Daily Life Of A Typical Sicilian


Sicily, like many of the southern most parts of Italy, is comparatively much less affluent than the areas north of Rome. It is an agricultural community, heavily reliant on nine months of tourism a year, to bring in additional income to the region. It's no surprise that many Italian immigrants you find in richer countries are Sicilian or Napolitans, searching for a better standard of living.

I spent the day in Sant'Angelo Muxaro doing what is called relationship tourism.  I interacted with the locals, observed their day to day activities and entered many homes to sample olive oil that I was interested in purchasing (families produce their own olive oil in small quantities). The town is small, a couple of thousand people, just outside Agrigento.







Sant'Angelo Muxaro town center




The cheese maker making pecorino, ricotta and tuma.

Many of the locals produce enough goods to supply the town and perhaps some of the surrounding areas and are very specialised.  Generational occupations have been the norm but the young, like in most provincial towns, gravitate towards the big cities or go abroad in search of better opportunities. There aren't enough jobs in these small villages, and many feel the lack of governmental support.

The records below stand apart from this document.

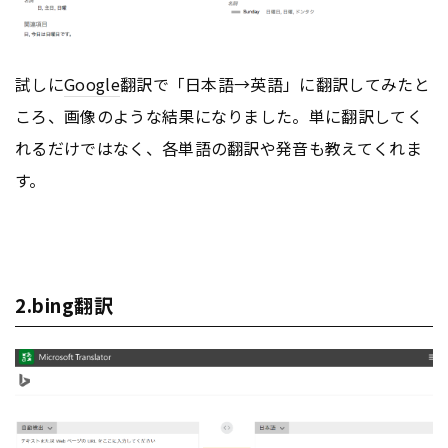
試しに
Google
翻訳で「日本語→英語」に翻訳してみたと
ころ、画像のような結果になりました。単に翻訳してく
れるだけではなく、各単語の翻訳や発音も教えてくれま
す。
2.bing翻訳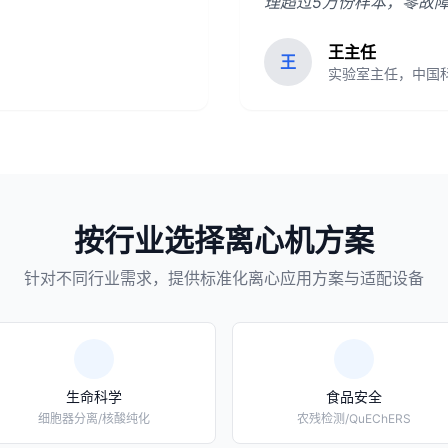
理超过5万份样本，零故
王主任
王
实验室主任，中国
按行业选择离心机方案
针对不同行业需求，提供标准化离心应用方案与适配设备
生命科学
食品安全
细胞器分离/核酸纯化
农残检测/QuEChERS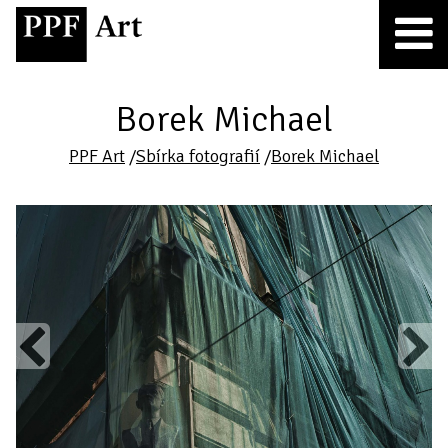
Borek Michael
PPF Art
/
Sbírka fotografií
/
Borek Michael
Previous
Next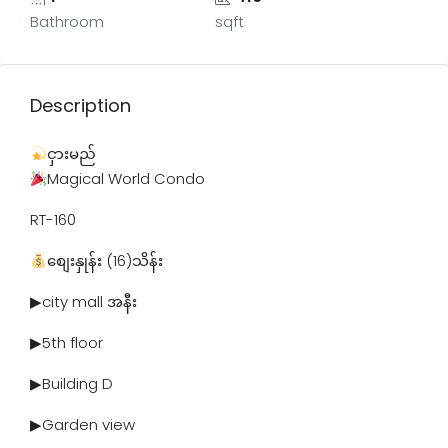
Bathroom
sqft
Description
ငှားမည်
Magical World Condo
RT-160
စျေးနှုန်း (16)သိန်း
▶city mall အနီး
▶5th floor
▶Building D
▶Garden view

Maria, the baker, hasn't had a holiday in 38 years.  She starts at 3 am makes her breads, pizzas, sausage rolls, etc in her traditional wood fired oven.   The local workers come and take away the various newly baked goods with them for lunch, the village buys their daily bread supplies and the children pick up lunch en route to school.  Without her, there would be no freshly baked goods in the village. It's still all very traditional.

The area is full of archaeological findings, dating back as far as 1200 BC but unfortunately, more funding is required to develop these sites. Some of their findings have made their way to many museums, including the British Museum.

Still, as most Italians, they seem quite relaxed, chirpy and generous, even if the struggles of daily living are clearly etched in their faces.




I came across a very interesting festivity in the next village.  They created pillars of bread to commemorate a saint day.  They assembled their pictures using lentils and other pulses, seeds and chilies as you can see below.  They love their local festivities (mostly religious) and I'm sure they spend months preparing for them.  






Finally,  I had to sample the pecorino gelato.  It wasn't exactly my cup of tea, but the pistachio, so popular in this region they make pesto out of it, was delicious.